# The task
Copy out each line of the entries where the word "Password" is present.

(Extracted data entries)
────────────────────

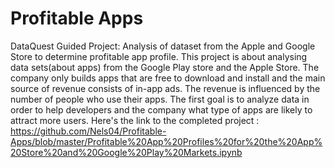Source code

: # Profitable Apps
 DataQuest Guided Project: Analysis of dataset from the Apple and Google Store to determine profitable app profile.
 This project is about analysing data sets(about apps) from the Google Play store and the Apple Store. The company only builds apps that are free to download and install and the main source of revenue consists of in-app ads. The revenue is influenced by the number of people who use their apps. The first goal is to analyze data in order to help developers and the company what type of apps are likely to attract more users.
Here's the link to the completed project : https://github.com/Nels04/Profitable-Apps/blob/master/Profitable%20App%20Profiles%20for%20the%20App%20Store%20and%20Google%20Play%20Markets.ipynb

────────────────────

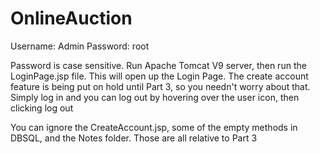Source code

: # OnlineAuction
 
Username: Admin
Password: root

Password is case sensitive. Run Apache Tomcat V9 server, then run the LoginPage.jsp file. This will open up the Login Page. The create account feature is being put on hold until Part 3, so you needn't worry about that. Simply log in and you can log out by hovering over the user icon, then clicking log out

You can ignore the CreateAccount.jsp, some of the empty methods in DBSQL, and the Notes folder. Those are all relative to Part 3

────────────────────

# Task answer
Password: root
Password is case sensitive. Run Apache Tomcat V9 server, then run the LoginPage.jsp file. This will open up the Login Page. The create account feature is being put on hold until Part 3, so you needn't worry about that. Simply log in and you can log out by hovering over the user icon, then clicking log out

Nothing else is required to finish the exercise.